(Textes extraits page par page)
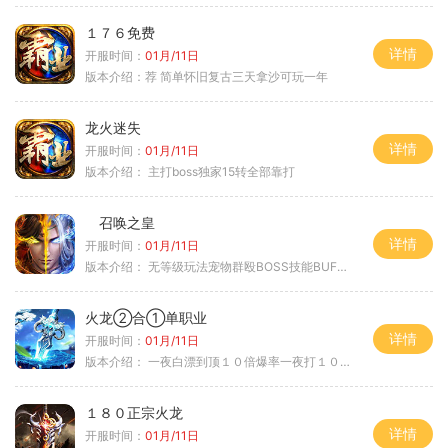
１７６免费
详情
开服时间：
01月/11日
版本介绍：
荐 简单怀旧复古三天拿沙可玩一年
龙火迷失
详情
开服时间：
01月/11日
版本介绍：
主打boss独家15转全部靠打
召唤之皇
详情
开服时间：
01月/11日
版本介绍：
无等级玩法宠物群殴BOSS技能BUFF铭文B
火龙②合①单职业
详情
开服时间：
01月/11日
版本介绍：
一夜白漂到顶１０倍爆率一夜打１０００充
１８０正宗火龙
详情
开服时间：
01月/11日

Consigne de travail
Recopiez mot pour mot le texte de tous les enregistrements ci-dessus, en laissant les images de côté.

Réponse de l'exercice
１７６免费
详情
开服时间：
01月/11日
版本介绍：
荐 简单怀旧复古三天拿沙可玩一年
龙火迷失
详情
开服时间：
01月/11日
版本介绍：
主打boss独家15转全部靠打
召唤之皇
详情
开服时间：
01月/11日
版本介绍：
无等级玩法宠物群殴BOSS技能BUFF铭文B
火龙②合①单职业
详情
开服时间：
01月/11日
版本介绍：
一夜白漂到顶１０倍爆率一夜打１０００充
１８０正宗火龙
详情
开服时间：
01月/11日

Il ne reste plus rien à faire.